Just sustainabilities is probably best understood as a bridging framework, rather than creating an entirely new social movement. It has reshaped how many planners, urban scholars, and sustainability practitioners think about the relationship between sustainability and justice. The concept has been received very positively in planning and urban studies, where it is often viewed as one of the major attempts to overcome the long-standing separation between environmental sustainability and social equity. As Castan Broto and Westmanon (2017) put it: “Just sustainabilities is not a ready-made recipe to deliver concrete initiatives, but a set of principles that should guide, rather than dictate, action. Just sustainabilities is a discourse of hope.”

=== Editorships ===

- Co-founder (1996) and Editor-in-Chief of Local Environment: The International Journal of Justice and Sustainability
- Editor of the Routledge Equity, Justice and the Sustainable City Series
- Co-Editor of the Bristol University/Policy Press Series Smart Sharing Cities: Technology, Sustainability, Ethics and Politics
- Series Editor of Just Sustainabilities: Policy, Planning and Practice published by Bloomsbury Publishing

===Awards and honours===
He is a Fellow of the Royal Society of Arts (1996) and the Royal Geographical Society (2016).

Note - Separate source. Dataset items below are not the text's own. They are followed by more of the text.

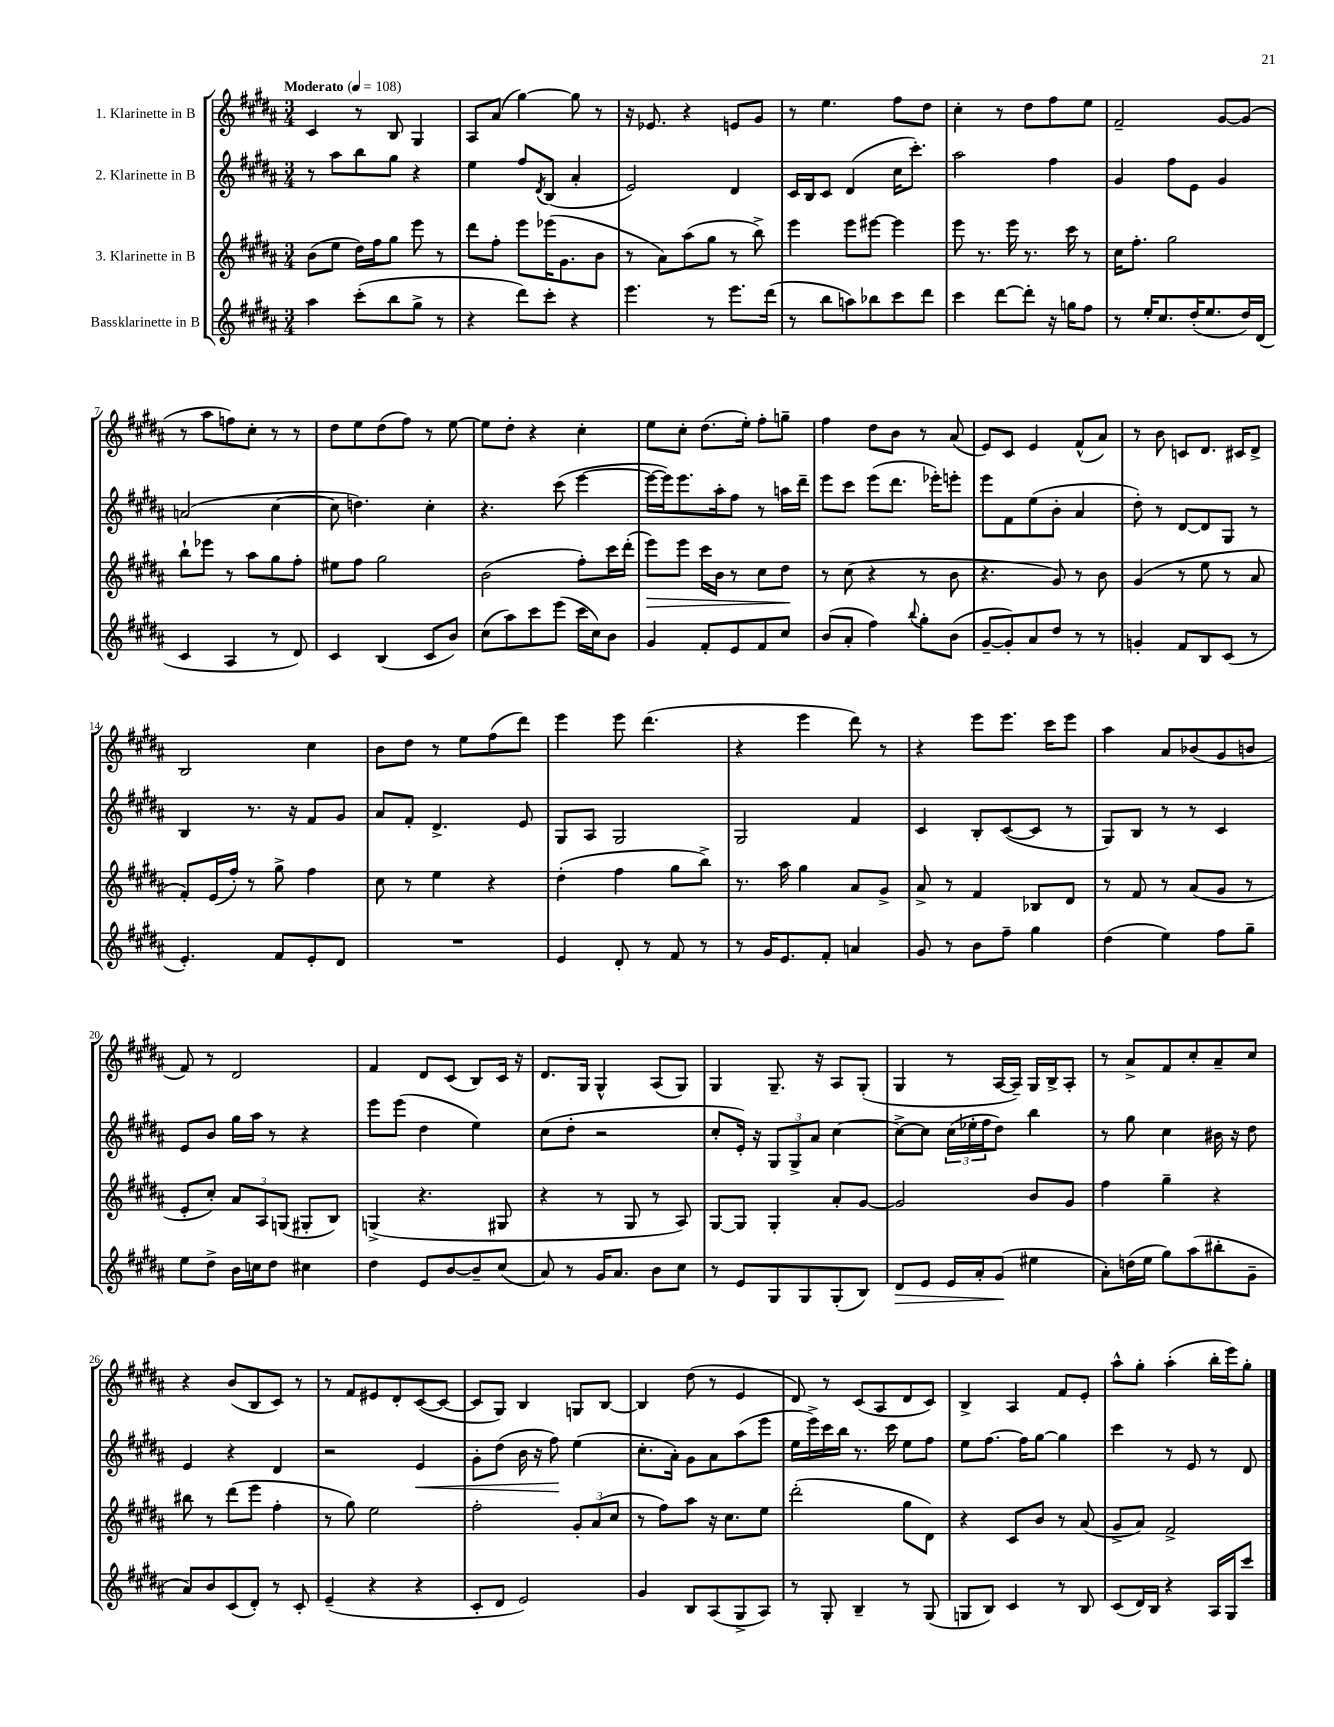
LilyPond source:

<<
\new StaffGroup <<
\new Staff = "s0" \with { instrumentName = "1. Klarinette in B" } {
    \clef treble \key b \major \numericTimeSignature \time 3/4 \tempo "Moderato" 4 = 108
    cis'4 r8 b8 gis4 |
    ais8 ais'8( gis''4~) gis''8 r8 |
    r16 ees'8. r4 e'8 gis'8 |
    r8 e''4. fis''8 dis''8 |
    cis''4-. r8 dis''8 fis''8 e''8 |
    fis'2-- gis'8~ gis'8( |
    r8 ais''8 f''8) cis''8-. r8 r8 |
    dis''8 e''8 dis''8( fis''8) r8 e''8~ |
    e''8 dis''8-. r4 cis''4-. |
    e''8 cis''8-. dis''8.( e''16-.) fis''8-. g''8-- |
    fis''4 dis''8 b'8 r8 ais'8( |
    e'8) cis'8 e'4 fis'8-^( ais'8) |
    r8 b'8 c'8 dis'8. cis'16 dis'8-> |
    b2 cis''4 |
    b'8 dis''8 r8 e''8 fis''8( dis'''8) |
    e'''4 e'''8 dis'''4.( |
    r4 e'''4 dis'''8) r8 |
    r4 e'''8 e'''8. cis'''16 e'''8 |
    ais''4 ais'8 bes'8( gis'8 b'8 |
    fis'8) r8 dis'2 |
    fis'4 dis'8 cis'8( b8) cis'16 r16 |
    dis'8. gis16 gis4-^ ais8( gis8) |
    gis4 gis8.-- r16 ais8 gis8-.( |
    gis4 r8 ais16~ ais16--) gis16 b16-> ais8-. |
    r8 ais'8-> fis'8 cis''8-. ais'8-- cis''8 |
    r4 b'8( b8 cis'8) r8 |
    r8 fis'8 eis'8 dis'8-. cis'8~( cis'8~ |
    cis'8 gis8) b4 g8 b8~ |
    b4 dis''8( r8 e'4 |
    dis'8) r8 cis'8( ais8 dis'8 cis'8) |
    b4-> ais4 fis'8 e'8-. |
    ais''8-^ gis''8-. ais''4-.( b''16-. e'''16) gis''8-. \bar "|." |
}
\new Staff = "s1" \with { instrumentName = "2. Klarinette in B" } {
    \clef treble \key b \major \numericTimeSignature \time 3/4
    r8 ais''8 b''8 gis''8 r4 |
    e''4 fis''8 \acciaccatura { dis'8 } b8( ais'4-. |
    e'2) dis'4 |
    cis'16 b16 cis'8 dis'4( cis''16 cis'''8.-.) |
    ais''2 fis''4 |
    gis'4 fis''8 e'8 gis'4 |
    a'2( cis''4~ |
    cis''8 d''4.) cis''4-. |
    r4. cis'''8( e'''4~ |
    e'''16~ e'''16) e'''8. ais''16-. fis''8 r8 a''16 dis'''16-- |
    e'''8 cis'''8 e'''8( dis'''8. ees'''16-.) e'''8-. |
    e'''8 fis'8 e''8( b'8-. ais'4 |
    dis''8-.) r8 dis'8~ dis'8 gis8 r8 |
    b4 r8. r16 fis'8 gis'8 |
    ais'8 fis'8-. dis'4.-> e'8 |
    gis8 ais8 gis2 |
    gis2 fis'4 |
    cis'4 b8-. cis'8~( cis'8 r8 |
    gis8) b8 r8 r8 cis'4 |
    e'8 b'8 gis''16 ais''16 r8 r4 |
    e'''8 e'''8( dis''4 e''4) |
    cis''8( dis''8-. r2 |
    cis''8-. e'16-.) r16 \tuplet 3/2 { gis8 gis8-> ais'8 } cis''4~ |
    cis''8~-> cis''8 \tuplet 3/2 { cis''16( ees''16-. fis''16 } dis''8) b''4 |
    r8 gis''8 cis''4 bis'16 r16 dis''8 |
    e'4 r4 dis'4 |
    r2 e'4\< |
    gis'8-. dis''8( b'16 r16 fis''8\!) e''4( |
    cis''8.-. ais'16-.) gis'8 ais'8 ais''8( e'''8 |
    e''16 e'''16->) cis'''16 b''16 r8. cis'''16 e''8 fis''8 |
    e''8 fis''8.~ fis''16 gis''8~ gis''4 |
    cis'''4 r8 e'8 r8 dis'8 \bar "|." |
}
\new Staff = "s2" \with { instrumentName = "3. Klarinette in B" } {
    \clef treble \key b \major \numericTimeSignature \time 3/4
    b'8( e''8 dis''16) fis''16 gis''8 e'''8 r8 |
    dis'''8 fis''8-. e'''8 ees'''16( gis'8. b'8 |
    r8 ais'8) ais''8( gis''8 r8 b''8->) |
    e'''4 e'''8 eis'''8~ eis'''4 |
    e'''8 r8. e'''16 r8. cis'''16 r8 |
    cis''16 fis''8.-. gis''2 |
    b''8-! ees'''8 r8 ais''8 gis''8 fis''8-. |
    eis''8 fis''8 gis''2 |
    b'2( fis''8-.) cis'''16 dis'''16-.( |
    e'''8\>) e'''8 cis'''16 b'16 r8 cis''8 dis''8\! |
    r8 cis''8( r4 r8 b'8 |
    r4. gis'8) r8 b'8 |
    gis'4( r8 e''8 r8 ais'8 |
    fis'8-.) e'16( fis''16-.) r8 gis''8-> fis''4 |
    cis''8 r8 e''4 r4 |
    dis''4-.( fis''4 gis''8 b''8->) |
    r8. ais''16 gis''4 ais'8 gis'8-> |
    ais'8-> r8 fis'4 bes8 dis'8 |
    r8 fis'8 r8 ais'8( gis'8 r8 |
    e'8-. cis''8-.) \tuplet 3/2 { ais'8 ais8 g8( } gis8-. b8) |
    g4->( r4. gis8 |
    r4 r8 gis8 r8 ais8) |
    gis8~ gis8 gis4-. ais'8-. gis'8~ |
    gis'2 b'8 gis'8 |
    fis''4 gis''4-- r4 |
    bis''8 r8 dis'''8( e'''8 fis''4-. |
    r8 gis''8) e''2 |
    fis''2-. \tuplet 3/2 { gis'8-. ais'8( cis''8 } |
    r8 fis''8) ais''8 r16 cis''8. e''8 |
    dis'''2-.( gis''8 dis'8) |
    r4 cis'8 b'8 r8 ais'8( |
    gis'8-> ais'8) fis'2-> \bar "|." |
}
\new Staff = "s3" \with { instrumentName = "Bassklarinette in B" } {
    \clef treble \key b \major \numericTimeSignature \time 3/4
    ais''4 cis'''8-.( b''8 gis''8-> r8 |
    r4 dis'''8) cis'''8-. r4 |
    e'''4. r8 e'''8. dis'''16( |
    r8 b''8 a''8) bes''8 cis'''8 dis'''8 |
    cis'''4 dis'''8~ dis'''8-. r16 g''16 fis''8 |
    r8 e''16-. cis''8. dis''16-.( e''8. dis''16) dis'16( |
    cis'4 ais4 r8 dis'8) |
    cis'4 b4( cis'8 b'8) |
    cis''8( ais''8) cis'''8 e'''8( cis'''16 cis''16) b'8 |
    gis'4 fis'8-. e'8 fis'8 cis''8 |
    b'8( ais'8-. fis''4) \appoggiatura { b''8 } gis''8-. b'8( |
    gis'8~-- gis'8-.) ais'8 dis''8 r8 r8 |
    g'4-. fis'8 b8 cis'8( r8 |
    e'4.-.) fis'8 e'8-. dis'8 |
    R2. |
    e'4 dis'8-. r8 fis'8 r8 |
    r8 gis'16 e'8. fis'8-. a'4 |
    gis'8 r8 b'8 fis''8-- gis''4 |
    dis''4( e''4) fis''8 gis''8-- |
    e''8 dis''8-> b'16 c''16 dis''8 cis''4 |
    dis''4 e'8 b'8~ b'8-- cis''8( |
    ais'8) r8 gis'16 ais'8. b'8 cis''8 |
    r8 e'8 gis8 gis8 gis8-.( b8) |
    dis'8\> e'8 e'16 ais'16-. gis'8\!( eis''4 |
    ais'8-.) d''16( e''16 gis''8) ais''8( bis''8-. gis'8-- |
    ais'8) b'8 cis'8( dis'8-.) r8 cis'8-. |
    e'4--( r4 r4 |
    cis'8-. dis'8 e'2) |
    gis'4 b8 ais8( gis8-> ais8) |
    r8 gis8-. b4-- r8 gis8( |
    g8 b8) cis'4 r8 b8 |
    cis'8( dis'16) b16 r4 ais16 gis16 cis'''8 \bar "|." |
}
>>
>>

He received the Benton H. Box Award from Clemson University Institute for Parks in 2015 and the Athena City Accolade from the KTH Royal Institute of Technology in 2018. In 2023, he became Hedersdoktorer (Honorary Doctor) at KTH Royal institute of Technology, Stockholm, Sweden. In March 2025, he was awarded the Tufts Distinguished Scholar Award.

===Visiting professorships===
Agyeman has been a visiting professor at University of South Australia (2008–13), Northumbria University (2010-14), University of British Columbia (April–May 2011) and McGill University (2017-18); he also held the Walker Ames Visiting Professorship at the University of Washington (2017). He is currently the TD Walter Bean Visiting professor at the University of Waterloo, Canada (2020–21).
He held a Visiting Fellowship at The Pacific Institute for Climate Solutions, hosted by the University of Victoria (2011). Agyeman was a Senior Scholar at the Center for Humans and Nature (2013–16) and a Fellow of the McConnell Foundation's Cities for People program in Montréal (2017).

===Advisory positions===
Agyeman currently sits on the Academic Board of The Centre for the Future of Places (KTH Royal Institute of Technology, Stockholm). He is also on the Advisory Boards of Shareable and Boston University Initiative on Cities. In November 2021, he was an advisor on Michelle Wu's Transition Committee for her transition into the office of mayor of Boston. Additionally, he is a Founding Senior Advisor/Thought Leader at PlacemakingX.